**Exercise description**
Transcribe the lines below exactly, copying everything from the line that contains "Clock below, what time? reply like 1:15:30" down to the line that contains "time: 12:15:05", with both of those lines included. Leave out every other line.

-- begin --

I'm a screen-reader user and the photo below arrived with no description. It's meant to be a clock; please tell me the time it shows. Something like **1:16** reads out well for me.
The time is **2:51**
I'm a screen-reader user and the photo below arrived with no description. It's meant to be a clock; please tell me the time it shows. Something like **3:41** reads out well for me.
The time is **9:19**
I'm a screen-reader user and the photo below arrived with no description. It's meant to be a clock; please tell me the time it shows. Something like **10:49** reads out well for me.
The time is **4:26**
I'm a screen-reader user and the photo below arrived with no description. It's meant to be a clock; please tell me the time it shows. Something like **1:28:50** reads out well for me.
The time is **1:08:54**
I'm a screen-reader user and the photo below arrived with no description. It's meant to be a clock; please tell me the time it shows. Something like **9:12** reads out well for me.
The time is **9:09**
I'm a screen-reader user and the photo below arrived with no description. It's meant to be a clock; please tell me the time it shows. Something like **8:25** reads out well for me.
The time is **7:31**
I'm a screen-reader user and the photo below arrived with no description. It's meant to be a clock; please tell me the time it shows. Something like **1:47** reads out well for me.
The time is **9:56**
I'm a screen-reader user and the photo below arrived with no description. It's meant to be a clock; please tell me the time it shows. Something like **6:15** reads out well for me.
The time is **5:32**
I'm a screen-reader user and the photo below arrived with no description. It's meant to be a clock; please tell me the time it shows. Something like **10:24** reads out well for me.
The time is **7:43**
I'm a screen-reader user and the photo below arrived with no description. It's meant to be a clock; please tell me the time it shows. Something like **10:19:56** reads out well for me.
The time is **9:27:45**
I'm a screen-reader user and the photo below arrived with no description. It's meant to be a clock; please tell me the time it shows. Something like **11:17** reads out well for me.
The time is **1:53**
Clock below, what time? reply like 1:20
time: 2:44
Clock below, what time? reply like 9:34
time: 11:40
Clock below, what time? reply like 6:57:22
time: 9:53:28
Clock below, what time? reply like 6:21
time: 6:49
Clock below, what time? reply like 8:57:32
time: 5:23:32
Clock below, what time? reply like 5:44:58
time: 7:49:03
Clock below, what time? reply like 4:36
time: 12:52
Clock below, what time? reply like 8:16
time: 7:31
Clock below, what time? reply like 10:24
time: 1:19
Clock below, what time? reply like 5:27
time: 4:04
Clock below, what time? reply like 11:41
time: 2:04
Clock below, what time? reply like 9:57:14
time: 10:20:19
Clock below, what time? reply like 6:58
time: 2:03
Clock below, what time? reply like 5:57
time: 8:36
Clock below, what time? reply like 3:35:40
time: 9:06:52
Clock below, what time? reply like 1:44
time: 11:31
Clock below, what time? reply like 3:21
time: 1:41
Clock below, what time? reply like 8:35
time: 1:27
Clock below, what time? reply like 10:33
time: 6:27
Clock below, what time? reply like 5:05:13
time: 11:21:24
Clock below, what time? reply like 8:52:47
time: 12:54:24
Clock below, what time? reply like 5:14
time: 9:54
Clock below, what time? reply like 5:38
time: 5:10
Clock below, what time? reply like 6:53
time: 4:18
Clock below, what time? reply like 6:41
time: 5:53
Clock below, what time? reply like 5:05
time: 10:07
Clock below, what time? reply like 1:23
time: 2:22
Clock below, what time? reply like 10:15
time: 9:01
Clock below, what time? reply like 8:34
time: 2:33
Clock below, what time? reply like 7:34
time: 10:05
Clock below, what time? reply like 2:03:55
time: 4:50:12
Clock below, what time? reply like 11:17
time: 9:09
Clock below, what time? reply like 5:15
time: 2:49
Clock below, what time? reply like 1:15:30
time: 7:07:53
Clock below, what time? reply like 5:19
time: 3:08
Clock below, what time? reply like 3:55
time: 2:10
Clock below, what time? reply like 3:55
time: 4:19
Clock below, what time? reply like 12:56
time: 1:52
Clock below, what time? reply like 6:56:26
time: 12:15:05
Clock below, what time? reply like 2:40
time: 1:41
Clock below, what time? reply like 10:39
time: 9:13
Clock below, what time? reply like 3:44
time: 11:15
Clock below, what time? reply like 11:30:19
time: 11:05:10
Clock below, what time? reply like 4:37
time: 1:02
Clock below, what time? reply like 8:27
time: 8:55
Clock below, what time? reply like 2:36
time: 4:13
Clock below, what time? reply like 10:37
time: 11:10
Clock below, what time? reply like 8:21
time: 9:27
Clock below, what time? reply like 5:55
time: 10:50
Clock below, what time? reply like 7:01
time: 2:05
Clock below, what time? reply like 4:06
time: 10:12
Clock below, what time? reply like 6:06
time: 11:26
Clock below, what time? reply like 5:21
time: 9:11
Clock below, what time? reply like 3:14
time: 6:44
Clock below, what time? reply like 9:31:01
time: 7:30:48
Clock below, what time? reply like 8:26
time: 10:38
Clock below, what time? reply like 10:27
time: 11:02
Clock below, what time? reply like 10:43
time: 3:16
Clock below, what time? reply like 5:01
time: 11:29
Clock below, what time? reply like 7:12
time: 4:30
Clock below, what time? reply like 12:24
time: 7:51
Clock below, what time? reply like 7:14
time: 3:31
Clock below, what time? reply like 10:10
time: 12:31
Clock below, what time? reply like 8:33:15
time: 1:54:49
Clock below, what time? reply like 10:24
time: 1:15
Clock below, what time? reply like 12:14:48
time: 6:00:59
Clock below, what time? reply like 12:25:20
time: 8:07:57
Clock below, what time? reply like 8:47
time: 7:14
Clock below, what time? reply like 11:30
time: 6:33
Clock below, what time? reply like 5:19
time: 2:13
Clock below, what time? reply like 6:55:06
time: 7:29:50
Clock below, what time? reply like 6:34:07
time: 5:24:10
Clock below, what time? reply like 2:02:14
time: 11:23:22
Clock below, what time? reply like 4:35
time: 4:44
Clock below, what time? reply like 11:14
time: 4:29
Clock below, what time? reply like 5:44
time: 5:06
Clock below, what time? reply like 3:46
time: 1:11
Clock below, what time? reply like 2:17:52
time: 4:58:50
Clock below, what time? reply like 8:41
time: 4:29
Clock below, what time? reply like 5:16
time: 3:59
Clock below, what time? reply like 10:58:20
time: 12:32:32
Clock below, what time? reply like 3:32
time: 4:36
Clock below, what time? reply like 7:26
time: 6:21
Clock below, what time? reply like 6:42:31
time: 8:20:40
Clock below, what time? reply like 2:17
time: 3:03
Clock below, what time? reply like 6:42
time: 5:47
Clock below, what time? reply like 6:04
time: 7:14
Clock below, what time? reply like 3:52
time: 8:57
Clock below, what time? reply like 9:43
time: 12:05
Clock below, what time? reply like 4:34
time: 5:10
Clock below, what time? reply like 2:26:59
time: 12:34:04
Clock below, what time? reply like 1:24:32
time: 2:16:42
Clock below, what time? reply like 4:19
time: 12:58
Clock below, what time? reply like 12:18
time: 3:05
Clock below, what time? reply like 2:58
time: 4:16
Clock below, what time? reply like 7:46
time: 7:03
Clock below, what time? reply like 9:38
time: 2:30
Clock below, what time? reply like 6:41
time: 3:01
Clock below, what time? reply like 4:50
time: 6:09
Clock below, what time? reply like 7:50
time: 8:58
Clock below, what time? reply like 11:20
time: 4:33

-- end --

**Written answer**
Clock below, what time? reply like 1:15:30
time: 7:07:53
Clock below, what time? reply like 5:19
time: 3:08
Clock below, what time? reply like 3:55
time: 2:10
Clock below, what time? reply like 3:55
time: 4:19
Clock below, what time? reply like 12:56
time: 1:52
Clock below, what time? reply like 6:56:26
time: 12:15:05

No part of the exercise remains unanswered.